◆ **YOUR TASK**
The expected answer is the set of lines in the data below between the line holding "Martech is booming, but CMOs struggle to" and the line holding "escalon2020", inclusive, written out exactly.

Dataset entries
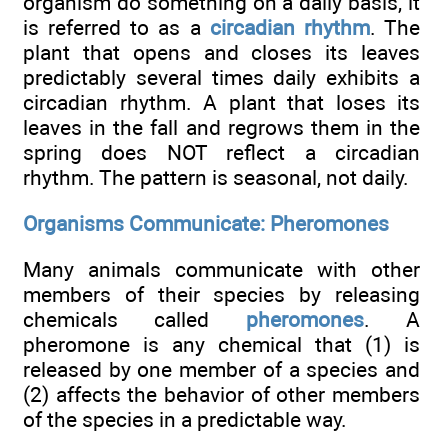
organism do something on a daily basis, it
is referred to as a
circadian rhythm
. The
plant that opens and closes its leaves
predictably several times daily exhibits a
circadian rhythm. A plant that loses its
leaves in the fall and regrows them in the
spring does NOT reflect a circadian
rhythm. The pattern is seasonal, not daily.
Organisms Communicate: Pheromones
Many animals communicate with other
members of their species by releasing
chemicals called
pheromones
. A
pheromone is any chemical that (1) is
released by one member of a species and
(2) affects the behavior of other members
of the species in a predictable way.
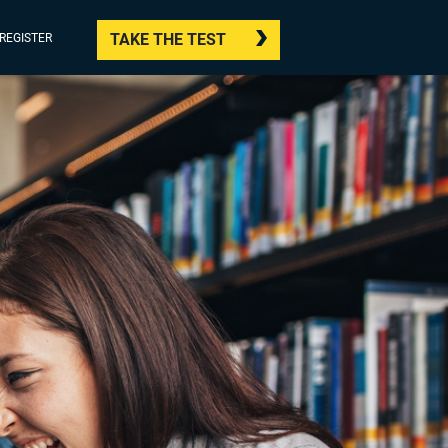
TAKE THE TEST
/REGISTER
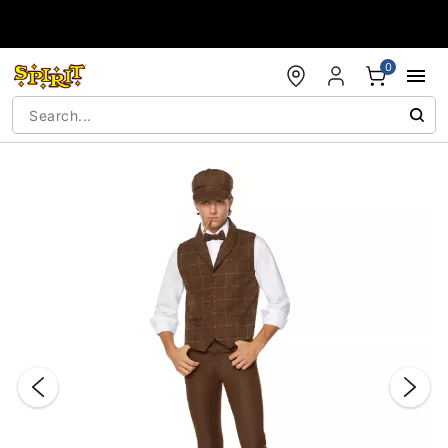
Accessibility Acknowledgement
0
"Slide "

==

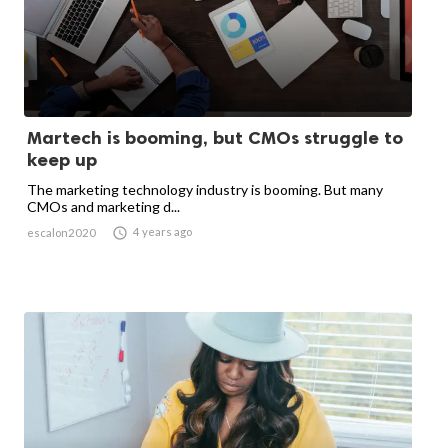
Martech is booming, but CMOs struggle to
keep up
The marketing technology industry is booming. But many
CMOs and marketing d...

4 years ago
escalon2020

...

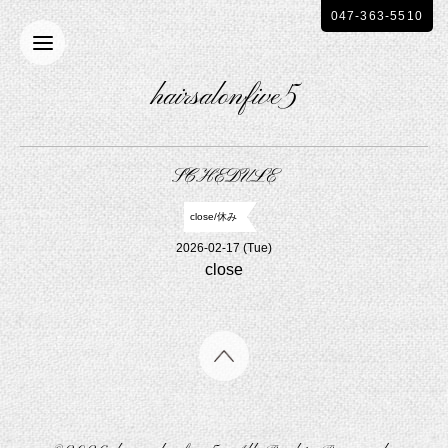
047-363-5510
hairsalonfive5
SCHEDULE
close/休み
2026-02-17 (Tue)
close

◆ **WRITTEN SOLUTION**
Martech is booming, but CMOs struggle to
keep up
The marketing technology industry is booming. But many
CMOs and marketing d...

4 years ago
escalon2020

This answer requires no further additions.